Activity: From the excerpt below, list each thing the speaker says is being discovered on the Python side.

Extract provided:
Yeah. We are certainly learning a lot on the Python side, on the OCaml side, things have been polished by the years, and are very, very efficient. On the Python side we are discovering – testing – having a bit of type annotation, and generating automatically user documentation and so on, and you have to pretty much redo all the things that have been done for OCaml at Jane Street. So, we are going through that and trying to focus first on the most important bits, but we’re certainly not there, and I can imagine that our best practices are pretty far away from people that are doing lots of Python. I also think that when it comes to actually using Python not alone to build your system, but more as some kind of glue around some OCaml components, the testing story probably has to be less involved on the Python side. You still want your OCaml components to be well tested. You still want your intermediary layer that converts Python calls into OCaml calls to be of course properly tested. But you have far less of a possibility of bugs on the Python side because what we ship on the Python side is fairly limited. After that, the user is going to write 10s of lines, perhaps a bit more around it. But hopefully, not so much that there will be tons of possibilities for bugs. Though, we’re quite commonly surprised about how easy it is to sneak some bugs in a very, very short amount of code.

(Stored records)
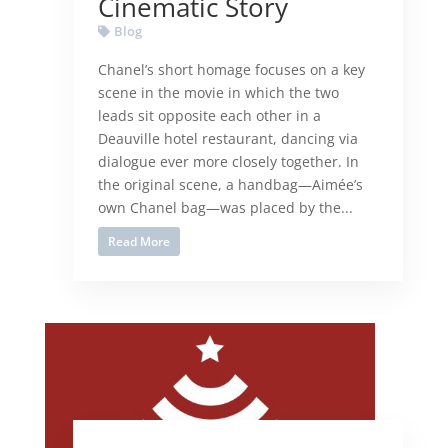
Cinematic Story
Blog
Chanel’s short homage focuses on a key
scene in the movie in which the two
leads sit opposite each other in a
Deauville hotel restaurant, dancing via
dialogue ever more closely together. In
the original scene, a handbag—Aimée’s
own Chanel bag—was placed by the...
Read More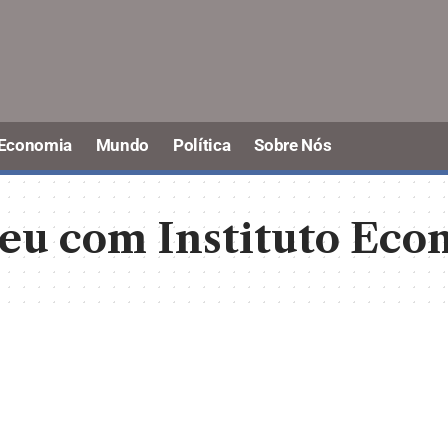
Economia
Mundo
Política
Sobre Nós
eu com Instituto Eco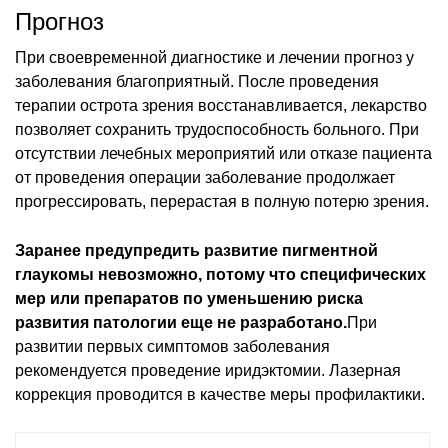
Прогноз
При своевременной диагностике и лечении прогноз у
заболевания благоприятный. После проведения
терапии острота зрения восстанавливается, лекарство
позволяет сохранить трудоспособность больного. При
отсутствии лечебных мероприятий или отказе пациента
от проведения операции заболевание продолжает
прогрессировать, перерастая в полную потерю зрения.
Заранее предупредить развитие пигментной
глаукомы невозможно, потому что специфических
мер или препаратов по уменьшению риска
развития патологии еще не разработано.
При
развитии первых симптомов заболевания
рекомендуется проведение иридэктомии. Лазерная
коррекция проводится в качестве меры профилактики.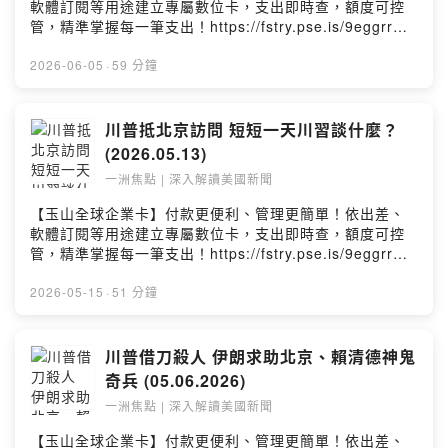
堅持將伊朗濃縮鈾移出境外，伊朗以主權為由拒絕美方直
軟體訂閱等用途建立專屬數位卡，支出即時查，額度可控
上線。▌ 更多一洲焦點：https://reurl.cc/kpKV5d請留言
接參與查核，僅願透過IAEA署長安排國際代表團，但要求
管，精準掌握每一筆支出！https://fstry.pse.is/9eggrr謹
告訴我你對這一集的想法：
審核代表團成員，不接受美方人員加入。上週川普因伊朗
慎理財 信用無價。其他相關費率依玉山銀行網站及申請書
https://open.firstory.me/user/clxdwmjs112iu01wrcjs8f
領袖對內發表強硬談話外洩，在Fox News公開放話威脅伊
公告為準。—— 以上為 Firstory Podcast 廣告 ——兩周
2026-06-05
·
59 分鐘
359/commentsPowered by Firstory Hosting
朗代表團，導致伊朗拒絕在巴基斯坦與范斯握手，談判一
不見，「一洲焦點」回來了。一個節目地震、一場初選爆
度破局。《紐約時報》以此為角度報導，暗指川普干擾范
冷、一段不能被遺忘的歷史——本周大事，我們一次說清
斯談判；主持人認為此一詮釋角度失準，川普的反應有其
楚。今日重點：00:40 世報焦點：川普政府放棄「反司法
川普抵北京訪問 短短一天川習談什麼？
對等回擊的邏輯。若談判8月21日前未完成，可再延兩個
武器化」國賠06:27 紐時焦點：川普任命代理國家情報總
(2026.05.13)
月，但屆時恰逢美國期中選舉，伊朗可能借機拖延。范斯
監09:53 紐約熱點：尼克隊打總冠軍賽12:18 六州初選衝
一洲焦點 | 深入解讀美國新聞
主導談判，若成功可望成為川普接班人，若失敗則成替罪
擊 加州引人注意34:13 CBS的經典60分鐘大地震 老將出
羊，內部角力值得關注。今日重點：00:00 世報焦點：綠
局50:16 毋忘六四天安門屠殺 魯比歐發聲世界正在變，但
【玉山全球企業卡】付款更便利、管理更簡單！依出差、
卡吊銷案 最高院支持06:17 紐時焦點：范斯的談判角色、
真正的重點常被忽略。從美國視角，帶你看懂這些新聞背
軟體訂閱等用途建立專屬數位卡，支出即時查，額度可控
中國電池及AI競賽08:38 紐約初選 嚇壞民主黨24:59 房屋
後真正的意思。世界日報副總編輯魏碧洲解析，每周四新
管，精準掌握每一筆支出！https://fstry.pse.is/9eggrr謹
法案 川普不簽了35:10 油價暫跌 美伊談判耐心緩進世界日
集數上線。▌ 更多一洲焦點：https://reurl.cc/kpKV5d請
慎理財 信用無價。其他相關費率依玉山銀行網站及申請書
報副總編輯魏碧洲從美國觀點，在「一洲焦點」節目為您
留言告訴我你對這一集的想法：
公告為準。—— 以上為 Firstory Podcast 廣告 ——世界
2026-05-15
·
51 分鐘
分析本周美國熱門話題，每周三美東時間下午2時YouTube
https://open.firstory.me/user/clxdwmjs112iu01wrcjs8f
正在變，但真正的重點常被忽略。從美國視角，帶你看懂
直播。▌ 更多一洲焦點：https://reurl.cc/0OZRzM請留言
359/commentsPowered by Firstory Hosting
這些新聞背後真正的意思。世界日報副總編輯魏碧洲解
告訴我你對這一集的想法：
析，每周四新集數上線。今日重點：00:14 重點提要00:58
川普借刀殺人 伊朗求助北京、賴清德神鬼
https://open.firstory.me/user/clxdwmjs112iu01wrcjs8f
紐時焦點：川習會 美總統訪中國回顧02:07 世報焦點：川
奇兵 (05.06.2026)
359/commentsPowered by Firstory Hosting
習會重點02:37 川普抵北京訪問 短短一天川習談什麼？
一洲焦點 | 深入解讀美國新聞
33:45 黎智英救得出嗎？美國用什麼交換？36:28 王愛琳
何許人？美國媒體高度關注世界日報副總編輯魏碧洲從美
【玉山全球企業卡】付款更便利、管理更簡單！依出差、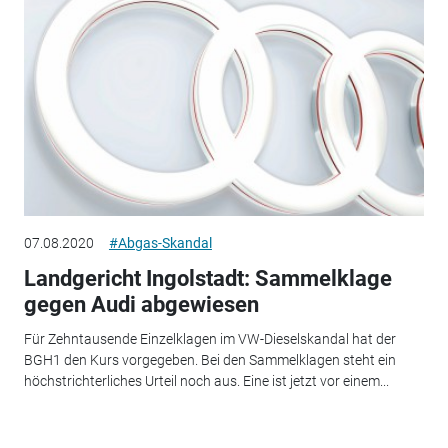
07.08.2020
#Abgas-Skandal
Landgericht Ingolstadt: Sammelklage
gegen Audi abgewiesen
Für Zehntausende Einzelklagen im VW-Dieselskandal hat der
BGH1 den Kurs vorgegeben. Bei den Sammelklagen steht ein
höchstrichterliches Urteil noch aus. Eine ist jetzt vor einem...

Finished task:
- Testing
- Having a bit of type annotation
- Generating user documentation automatically